## Excerpt provided
[start]
The Newk and Roche Factor

 Rafter's tennis traditionalist father Jim was determined that his son would not sell out to double-handed backhands and multi-segmented forehands from five metres behind the baseline.  If he was going to be a tennis champion, it would be in the time-honoured Australian style: intensely physical, athletic, whole-hearted attacking tennis. Said Rafter recently of the long shadow cash by Aussie greats Laver, Rosewall, Newcombe et al: “I was just born when they were finishing their careers. But I heard a lot about them. I thought they were some sort of gods or something in Australia. My father always talked about those guys.”

    It may be no coincidence that Rafter came of age under the guidance of two of those legends: Davis Cup captain John Newcombe and coach Tony Roche. For years as a youngster he had persisted with their style of play; serving and volleying and charging to the net to face countless blistering returns and scornful passing shots. Like death by a thousand cuts. When his own self-belief was depleted, Rafter ran on the belief of others – his father in particular. But he stayed true to his tennis instincts. Australian instincts. Newcombe and Roche repaid that faith in kind when they plucked Rafter out of the doldrums last February (first-round loser in the Australian Open, ranking of 64, zippo form), and threw him into Davis Cup singles duty against defending champions France on grass at White City.

    Against Cedric Pioline (who would reach the Wimbledon final months later), Rafter made a comeback of Cash-like proportions, 3-6 6-7 6-4 7-5 6-4. It was the first such comeback of his career, it fuelled the Aussies to a 4-1 victory, and it turned his year (and career) around. Later Rafter admitted he would never have won that match without Newcombe exhorting him at each change of ends. “I said to him that this was going to be a five-set match (when he was down 2 sets),” Newk related. “When you’re down and you look as though you’re out, you’ve gotta believe, you’ve gotta dig deep, you’ve gotta fight. You’ve gotta say, “I’m not leaving this court unless there’s blood all over it.”

    Months later at the US Open, Rafter recognized that win as the moment when he started to vindicate the belief that others had in him: “I probably owe my whole year to them [Newcombe and Roche]. The guys actually had more confidence in me than I did myself.”

The Archetypal Aussie

    Rafter's conversation is sprinkled with so many ‘mates’ that at first he comes across like one of those embarrassing professional Aussies you meet overseas, the ones who talk like they have a blowfly up their nose. But it’s really no act. Rafter is a throwback to the way Australian sport heroes once were and the way some of us like to think they still are. Short on sophistication but big on old-fashioned G&D [guts & determination]. Laconic, non-political, anti-intellectual. In his public pronouncements Rafter is open and cordial but never deep. He reduces everything to the most basic, even frivolous, level.

    On how he turned around his finals losing streak: “I was sick and tired of losing finals.” On hype and the pressure to perform: “The pressure thing can be a problem.” On his sex-symbol status: “No complaints.” On how to beat Sampras: “Maybe punch him in the head at thechange of ends.”
[end]
## Given exercise 1
From the listing, copy out the part that opens with the line containing "common name: Common speedwell" and closes with the line containing "family: Garryaceae", keeping both of those lines.

## Records to use
[start]
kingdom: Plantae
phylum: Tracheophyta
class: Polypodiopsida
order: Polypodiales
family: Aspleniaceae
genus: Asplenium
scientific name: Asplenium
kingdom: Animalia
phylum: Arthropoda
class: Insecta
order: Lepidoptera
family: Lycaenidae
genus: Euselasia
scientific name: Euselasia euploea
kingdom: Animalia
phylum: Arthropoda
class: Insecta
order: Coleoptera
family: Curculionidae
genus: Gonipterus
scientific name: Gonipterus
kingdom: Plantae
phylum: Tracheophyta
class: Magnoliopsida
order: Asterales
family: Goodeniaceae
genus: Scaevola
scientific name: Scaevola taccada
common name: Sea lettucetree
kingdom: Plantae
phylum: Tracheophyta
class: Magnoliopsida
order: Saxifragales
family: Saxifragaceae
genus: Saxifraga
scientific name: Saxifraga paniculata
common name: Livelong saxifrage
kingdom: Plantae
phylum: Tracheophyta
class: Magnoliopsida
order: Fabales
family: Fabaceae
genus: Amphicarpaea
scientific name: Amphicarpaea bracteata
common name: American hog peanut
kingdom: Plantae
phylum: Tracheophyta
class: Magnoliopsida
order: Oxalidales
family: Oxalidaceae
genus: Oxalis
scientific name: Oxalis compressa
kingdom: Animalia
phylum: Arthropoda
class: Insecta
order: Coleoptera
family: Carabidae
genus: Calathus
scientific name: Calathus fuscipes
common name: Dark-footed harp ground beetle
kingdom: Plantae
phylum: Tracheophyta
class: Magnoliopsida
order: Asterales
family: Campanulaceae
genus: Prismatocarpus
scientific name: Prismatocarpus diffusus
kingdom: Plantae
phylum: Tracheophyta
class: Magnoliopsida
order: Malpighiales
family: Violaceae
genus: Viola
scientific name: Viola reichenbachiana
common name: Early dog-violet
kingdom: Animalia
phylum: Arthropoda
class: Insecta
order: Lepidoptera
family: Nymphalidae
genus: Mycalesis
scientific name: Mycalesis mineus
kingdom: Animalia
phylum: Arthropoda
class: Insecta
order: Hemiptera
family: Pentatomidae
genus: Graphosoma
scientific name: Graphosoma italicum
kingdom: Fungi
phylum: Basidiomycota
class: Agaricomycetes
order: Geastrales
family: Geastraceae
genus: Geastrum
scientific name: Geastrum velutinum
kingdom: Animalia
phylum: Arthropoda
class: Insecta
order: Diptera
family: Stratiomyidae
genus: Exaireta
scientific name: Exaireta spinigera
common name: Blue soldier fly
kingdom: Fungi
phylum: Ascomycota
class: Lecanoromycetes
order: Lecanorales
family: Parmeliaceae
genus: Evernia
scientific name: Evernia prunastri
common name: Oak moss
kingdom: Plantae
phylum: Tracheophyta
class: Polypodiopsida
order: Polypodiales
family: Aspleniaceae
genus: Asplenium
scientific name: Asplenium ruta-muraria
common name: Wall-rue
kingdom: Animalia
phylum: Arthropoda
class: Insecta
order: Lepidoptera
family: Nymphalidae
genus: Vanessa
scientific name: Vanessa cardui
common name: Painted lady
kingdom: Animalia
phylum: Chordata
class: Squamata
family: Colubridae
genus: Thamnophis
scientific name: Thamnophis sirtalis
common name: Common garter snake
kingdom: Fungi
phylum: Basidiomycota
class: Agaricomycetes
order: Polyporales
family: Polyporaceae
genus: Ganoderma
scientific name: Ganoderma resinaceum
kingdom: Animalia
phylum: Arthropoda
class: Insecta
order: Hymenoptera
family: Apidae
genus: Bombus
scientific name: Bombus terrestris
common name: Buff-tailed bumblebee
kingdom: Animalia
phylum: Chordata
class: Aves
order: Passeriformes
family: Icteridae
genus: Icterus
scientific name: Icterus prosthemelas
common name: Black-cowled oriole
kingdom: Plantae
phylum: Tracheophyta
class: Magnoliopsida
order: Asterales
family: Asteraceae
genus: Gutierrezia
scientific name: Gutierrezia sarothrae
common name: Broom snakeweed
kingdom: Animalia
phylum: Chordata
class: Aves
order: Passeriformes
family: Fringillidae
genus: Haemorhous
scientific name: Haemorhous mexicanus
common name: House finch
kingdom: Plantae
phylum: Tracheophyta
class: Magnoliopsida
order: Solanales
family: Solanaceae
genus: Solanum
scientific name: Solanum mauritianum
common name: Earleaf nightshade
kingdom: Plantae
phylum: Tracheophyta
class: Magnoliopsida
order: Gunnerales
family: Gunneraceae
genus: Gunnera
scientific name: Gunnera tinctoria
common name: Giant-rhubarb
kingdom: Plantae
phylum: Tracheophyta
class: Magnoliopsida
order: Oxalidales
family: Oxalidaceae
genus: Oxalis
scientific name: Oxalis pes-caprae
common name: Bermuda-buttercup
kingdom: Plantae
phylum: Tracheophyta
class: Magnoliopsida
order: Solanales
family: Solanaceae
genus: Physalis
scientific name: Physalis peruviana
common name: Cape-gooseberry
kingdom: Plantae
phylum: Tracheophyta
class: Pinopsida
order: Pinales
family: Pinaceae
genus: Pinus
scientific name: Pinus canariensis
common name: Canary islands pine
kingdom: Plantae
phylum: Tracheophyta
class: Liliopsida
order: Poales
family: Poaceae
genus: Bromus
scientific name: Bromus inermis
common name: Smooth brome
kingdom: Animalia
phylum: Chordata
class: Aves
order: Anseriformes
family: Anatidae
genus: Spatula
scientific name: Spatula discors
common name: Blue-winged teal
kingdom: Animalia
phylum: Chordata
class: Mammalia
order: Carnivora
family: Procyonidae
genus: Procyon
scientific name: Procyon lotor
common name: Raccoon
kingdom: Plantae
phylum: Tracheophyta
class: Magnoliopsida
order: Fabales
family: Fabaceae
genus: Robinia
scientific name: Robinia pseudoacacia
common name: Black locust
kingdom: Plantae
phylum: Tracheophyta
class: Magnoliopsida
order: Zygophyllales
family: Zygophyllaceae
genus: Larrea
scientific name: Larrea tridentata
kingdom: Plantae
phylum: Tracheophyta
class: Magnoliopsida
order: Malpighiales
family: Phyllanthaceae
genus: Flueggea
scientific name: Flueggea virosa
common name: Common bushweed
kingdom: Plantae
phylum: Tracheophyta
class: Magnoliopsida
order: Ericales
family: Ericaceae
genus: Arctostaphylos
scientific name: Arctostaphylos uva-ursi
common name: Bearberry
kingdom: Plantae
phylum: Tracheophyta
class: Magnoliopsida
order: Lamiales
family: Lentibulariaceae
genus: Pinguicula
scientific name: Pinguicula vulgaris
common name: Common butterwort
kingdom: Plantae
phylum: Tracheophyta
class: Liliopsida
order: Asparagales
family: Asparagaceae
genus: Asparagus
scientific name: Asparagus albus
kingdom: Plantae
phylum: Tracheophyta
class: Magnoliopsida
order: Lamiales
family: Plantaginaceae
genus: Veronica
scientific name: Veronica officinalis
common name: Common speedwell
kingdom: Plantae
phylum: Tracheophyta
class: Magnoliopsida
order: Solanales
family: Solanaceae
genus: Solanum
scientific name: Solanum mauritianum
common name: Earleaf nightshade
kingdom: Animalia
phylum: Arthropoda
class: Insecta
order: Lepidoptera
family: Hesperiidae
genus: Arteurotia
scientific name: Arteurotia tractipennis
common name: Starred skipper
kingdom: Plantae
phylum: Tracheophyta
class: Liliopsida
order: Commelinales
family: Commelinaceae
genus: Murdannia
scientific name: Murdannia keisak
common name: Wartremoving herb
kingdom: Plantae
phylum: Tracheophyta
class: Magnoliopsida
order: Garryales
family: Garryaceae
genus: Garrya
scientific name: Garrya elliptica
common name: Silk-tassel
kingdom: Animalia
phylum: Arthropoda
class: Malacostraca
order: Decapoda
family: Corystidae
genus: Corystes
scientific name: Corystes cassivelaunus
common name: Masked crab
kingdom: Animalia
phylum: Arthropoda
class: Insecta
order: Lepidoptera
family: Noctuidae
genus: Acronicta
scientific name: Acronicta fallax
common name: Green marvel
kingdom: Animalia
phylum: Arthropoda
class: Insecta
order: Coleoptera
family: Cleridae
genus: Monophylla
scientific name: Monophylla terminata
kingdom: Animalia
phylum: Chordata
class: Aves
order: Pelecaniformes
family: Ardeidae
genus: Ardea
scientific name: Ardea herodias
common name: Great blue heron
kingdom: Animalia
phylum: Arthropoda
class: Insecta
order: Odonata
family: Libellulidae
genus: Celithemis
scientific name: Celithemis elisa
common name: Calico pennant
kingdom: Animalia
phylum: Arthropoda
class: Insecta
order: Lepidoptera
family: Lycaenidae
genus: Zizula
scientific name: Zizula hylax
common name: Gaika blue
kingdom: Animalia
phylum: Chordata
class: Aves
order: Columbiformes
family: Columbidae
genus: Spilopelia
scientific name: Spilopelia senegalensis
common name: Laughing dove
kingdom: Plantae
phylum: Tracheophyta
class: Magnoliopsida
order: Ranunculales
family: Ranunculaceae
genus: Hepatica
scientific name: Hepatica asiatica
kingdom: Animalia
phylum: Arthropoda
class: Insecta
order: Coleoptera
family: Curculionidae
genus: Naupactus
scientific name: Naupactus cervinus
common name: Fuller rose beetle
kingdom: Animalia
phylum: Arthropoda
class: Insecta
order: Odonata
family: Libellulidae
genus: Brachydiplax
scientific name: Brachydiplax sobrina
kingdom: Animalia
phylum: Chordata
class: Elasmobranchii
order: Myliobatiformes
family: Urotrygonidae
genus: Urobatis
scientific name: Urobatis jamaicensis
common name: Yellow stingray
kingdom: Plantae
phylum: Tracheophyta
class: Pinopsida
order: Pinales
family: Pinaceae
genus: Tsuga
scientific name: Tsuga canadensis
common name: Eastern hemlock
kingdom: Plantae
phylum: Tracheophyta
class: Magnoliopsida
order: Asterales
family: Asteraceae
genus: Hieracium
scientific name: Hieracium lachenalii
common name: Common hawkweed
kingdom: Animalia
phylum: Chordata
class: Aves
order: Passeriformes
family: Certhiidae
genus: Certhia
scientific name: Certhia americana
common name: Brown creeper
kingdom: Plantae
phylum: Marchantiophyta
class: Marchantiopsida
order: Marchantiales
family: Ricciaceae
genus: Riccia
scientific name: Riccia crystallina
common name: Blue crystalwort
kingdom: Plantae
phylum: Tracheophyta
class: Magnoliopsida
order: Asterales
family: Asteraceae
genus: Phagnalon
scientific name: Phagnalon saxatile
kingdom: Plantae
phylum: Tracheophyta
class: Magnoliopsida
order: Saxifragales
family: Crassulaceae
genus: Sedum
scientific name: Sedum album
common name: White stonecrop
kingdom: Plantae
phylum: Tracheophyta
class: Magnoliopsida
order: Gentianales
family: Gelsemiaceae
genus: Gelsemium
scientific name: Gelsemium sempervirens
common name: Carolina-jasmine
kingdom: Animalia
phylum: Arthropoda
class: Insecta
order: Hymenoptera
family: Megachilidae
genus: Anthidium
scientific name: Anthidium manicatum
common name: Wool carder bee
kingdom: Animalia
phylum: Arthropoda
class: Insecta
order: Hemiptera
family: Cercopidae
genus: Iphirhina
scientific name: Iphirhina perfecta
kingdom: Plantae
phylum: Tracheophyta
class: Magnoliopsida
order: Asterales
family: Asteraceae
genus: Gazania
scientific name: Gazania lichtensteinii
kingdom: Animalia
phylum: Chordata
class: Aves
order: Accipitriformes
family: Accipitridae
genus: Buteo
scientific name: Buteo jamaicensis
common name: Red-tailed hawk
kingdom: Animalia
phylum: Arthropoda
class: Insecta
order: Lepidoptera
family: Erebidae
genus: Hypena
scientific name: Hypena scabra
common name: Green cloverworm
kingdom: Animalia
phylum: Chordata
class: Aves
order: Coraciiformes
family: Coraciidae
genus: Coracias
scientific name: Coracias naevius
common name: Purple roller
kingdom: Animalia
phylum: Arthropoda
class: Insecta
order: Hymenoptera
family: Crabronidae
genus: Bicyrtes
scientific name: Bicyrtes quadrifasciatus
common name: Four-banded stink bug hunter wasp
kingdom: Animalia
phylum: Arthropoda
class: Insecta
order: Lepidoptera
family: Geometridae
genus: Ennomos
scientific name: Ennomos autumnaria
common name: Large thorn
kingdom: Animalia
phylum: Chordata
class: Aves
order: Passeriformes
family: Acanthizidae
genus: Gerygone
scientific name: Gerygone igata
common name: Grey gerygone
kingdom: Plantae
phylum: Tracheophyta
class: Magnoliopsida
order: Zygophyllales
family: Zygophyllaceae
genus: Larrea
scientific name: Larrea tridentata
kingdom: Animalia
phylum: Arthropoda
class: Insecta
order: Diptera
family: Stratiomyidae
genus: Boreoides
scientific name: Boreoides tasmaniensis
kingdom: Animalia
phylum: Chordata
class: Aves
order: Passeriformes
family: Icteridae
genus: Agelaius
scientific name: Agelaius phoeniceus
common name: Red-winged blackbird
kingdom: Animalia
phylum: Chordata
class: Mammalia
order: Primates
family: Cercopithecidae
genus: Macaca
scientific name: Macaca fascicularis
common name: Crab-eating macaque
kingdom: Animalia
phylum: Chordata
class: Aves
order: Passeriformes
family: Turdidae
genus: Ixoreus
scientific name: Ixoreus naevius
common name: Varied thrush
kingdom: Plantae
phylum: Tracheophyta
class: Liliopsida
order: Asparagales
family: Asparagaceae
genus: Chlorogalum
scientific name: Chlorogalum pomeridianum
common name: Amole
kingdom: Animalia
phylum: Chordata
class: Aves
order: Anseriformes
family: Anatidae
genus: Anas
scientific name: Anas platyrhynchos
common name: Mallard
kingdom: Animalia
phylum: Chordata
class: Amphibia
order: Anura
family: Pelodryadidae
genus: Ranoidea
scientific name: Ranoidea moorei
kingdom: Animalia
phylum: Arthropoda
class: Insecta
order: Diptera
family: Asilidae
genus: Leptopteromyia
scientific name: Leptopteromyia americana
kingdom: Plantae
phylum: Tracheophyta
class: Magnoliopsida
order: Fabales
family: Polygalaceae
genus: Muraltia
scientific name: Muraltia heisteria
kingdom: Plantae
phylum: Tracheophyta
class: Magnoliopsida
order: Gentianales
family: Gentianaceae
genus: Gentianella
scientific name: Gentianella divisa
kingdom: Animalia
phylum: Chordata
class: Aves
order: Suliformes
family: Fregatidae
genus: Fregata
[end]
## Given exercise 2
According to the tennis article, who served as Davis Cup captain and who served as coach when Rafter came of age?

## Written answer 1
common name: Common speedwell
kingdom: Plantae
phylum: Tracheophyta
class: Magnoliopsida
order: Solanales
family: Solanaceae
genus: Solanum
scientific name: Solanum mauritianum
common name: Earleaf nightshade
kingdom: Animalia
phylum: Arthropoda
class: Insecta
order: Lepidoptera
family: Hesperiidae
genus: Arteurotia
scientific name: Arteurotia tractipennis
common name: Starred skipper
kingdom: Plantae
phylum: Tracheophyta
class: Liliopsida
order: Commelinales
family: Commelinaceae
genus: Murdannia
scientific name: Murdannia keisak
common name: Wartremoving herb
kingdom: Plantae
phylum: Tracheophyta
class: Magnoliopsida
order: Garryales
family: Garryaceae

## Written answer 2
John Newcombe was the Davis Cup captain, and Tony Roche was the coach.